On chattiness of hypermedia APIs

One argument I hear a lot agains this kind of solution is that instead of one direct call you need to do many and having quite a few from end user interaction to finished process it adds a lot of time to the whole process. In general it’s true. it’s also tradeoff between speed and flexibility. As with everything in software – there is no silver bullet. What we can do is to mitigate effect of the multiple calls on client level. At least a bit.

What we’re doing is discovery of URI for resource we want to call. Most of the time it will be the same. So why not to cache it locally. If cache is hit we’re going straight to URI, if miss we’ll do few additional calls to get it. In case of 404 returned by current cached URL we’ll do the same. As long as we keep links path in place we’re guarded agains any issues related to moving endpoints between applications. At some point we may even retire API and instead of providing any functionality just return _links values to new APIs. Application is dead but everything is working fine. It’s not happening that often :)

Design and documentation

I’ve put those two together because they should live together. Too often documentation is a black sheep of the process which is left alone for the last step and sometimes not even touched for several months after changes are made. Been there; done that ;)

Open API standard

Over the years many people tried to create one standard to create API specifications. Today the most widely accepted and proven is OpenAPI. What it does is to provide easily writeable JSON markup to describe API contracts. As it’s very wide topic I won’t go into specifics. you can check all the details of current specification here .

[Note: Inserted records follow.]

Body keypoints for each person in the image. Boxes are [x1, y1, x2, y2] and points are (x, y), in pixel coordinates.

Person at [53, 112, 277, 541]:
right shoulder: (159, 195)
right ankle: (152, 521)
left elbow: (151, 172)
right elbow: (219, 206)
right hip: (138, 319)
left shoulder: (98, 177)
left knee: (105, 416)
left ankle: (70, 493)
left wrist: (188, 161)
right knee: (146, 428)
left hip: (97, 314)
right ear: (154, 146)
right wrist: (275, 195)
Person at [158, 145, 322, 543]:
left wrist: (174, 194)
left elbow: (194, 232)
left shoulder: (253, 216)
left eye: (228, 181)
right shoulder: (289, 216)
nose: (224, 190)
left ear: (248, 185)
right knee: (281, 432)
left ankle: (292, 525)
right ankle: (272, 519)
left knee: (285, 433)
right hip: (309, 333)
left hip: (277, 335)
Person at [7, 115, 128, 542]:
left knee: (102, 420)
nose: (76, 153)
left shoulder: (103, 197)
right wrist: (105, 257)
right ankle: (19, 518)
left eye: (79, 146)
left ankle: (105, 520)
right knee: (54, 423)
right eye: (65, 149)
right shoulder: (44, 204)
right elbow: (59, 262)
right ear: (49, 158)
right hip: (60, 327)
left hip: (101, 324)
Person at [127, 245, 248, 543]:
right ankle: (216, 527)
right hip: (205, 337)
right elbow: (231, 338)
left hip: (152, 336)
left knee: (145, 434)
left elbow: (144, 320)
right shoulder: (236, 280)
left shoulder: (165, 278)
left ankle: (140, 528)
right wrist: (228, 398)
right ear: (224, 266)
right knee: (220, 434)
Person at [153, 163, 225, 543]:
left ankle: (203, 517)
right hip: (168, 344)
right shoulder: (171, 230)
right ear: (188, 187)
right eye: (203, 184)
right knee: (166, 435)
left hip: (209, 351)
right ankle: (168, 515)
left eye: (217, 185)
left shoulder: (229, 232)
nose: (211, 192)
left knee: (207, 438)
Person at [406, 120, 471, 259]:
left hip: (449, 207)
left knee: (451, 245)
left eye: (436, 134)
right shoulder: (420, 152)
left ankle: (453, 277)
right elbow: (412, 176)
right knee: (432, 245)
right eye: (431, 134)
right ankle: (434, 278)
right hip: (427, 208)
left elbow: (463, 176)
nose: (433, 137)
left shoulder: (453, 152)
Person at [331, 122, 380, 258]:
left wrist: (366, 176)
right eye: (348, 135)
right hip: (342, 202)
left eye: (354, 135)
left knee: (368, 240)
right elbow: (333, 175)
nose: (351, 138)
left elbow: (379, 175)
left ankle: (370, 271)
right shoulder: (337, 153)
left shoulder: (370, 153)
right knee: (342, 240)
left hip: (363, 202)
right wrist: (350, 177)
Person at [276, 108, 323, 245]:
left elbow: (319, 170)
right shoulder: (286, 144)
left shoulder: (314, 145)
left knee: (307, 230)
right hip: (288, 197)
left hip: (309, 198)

What is important is to use it before you start creating your APIs. Sit down with your team and people who will use your API and have a brainstorm on what data and operations are needed from your new app. During this process create JSON document which will describe what you’re discussing. Later you can put it in repo so it’s visible for everyone (you can say it should be first commit) and if something changes along the way of development everyone will see changes made.

This way of creating APIs also enables parallel work between API and client teams as contract is discussed prior to work. Nice thing is also possibility of creating client libraries from JSON document you’ve just created. And last but not least – beautiful documentation.

Swagger

As Swagger website states:

Swagger is a simple yet powerful representation of your RESTful API. With the largest ecosystem of API tooling on the planet, thousands of developers are supporting Swagger in almost every modern programming language and deployment environment. With a Swagger-enabled API, you get interactive documentation, client SDK generation and discoverability.

I mentioned before some of the features before. Now I want to touch on documentation and Swagger UI which simplified way documentation is created to the level where there is no way back ;) Swagger UI creates web documentation from your OpenAPI specification document. And not only that. Documentation website created from it is fully interactive. Besides providing all important information it allows you to test API in real time providing all what it does in copy/paste format. Creating Client libraries is a blessing as everything can be verified by client team before first line of code. Also your QA team will be very happy as they can now focus on their work more than on typing endless JSONs in Postman. This makes road to production way faster and makes everyone in business happy with working systems.

Putting it into practice

Practice makes perfect. All the ideas mentioned in this article will stay ideas until you start working with them. As I’m always saying – there is no silver bullet. Especially in our industry which is changing on the daily basis. Try to use them, evaluate if they are good for your scenario and let other know what was working for you.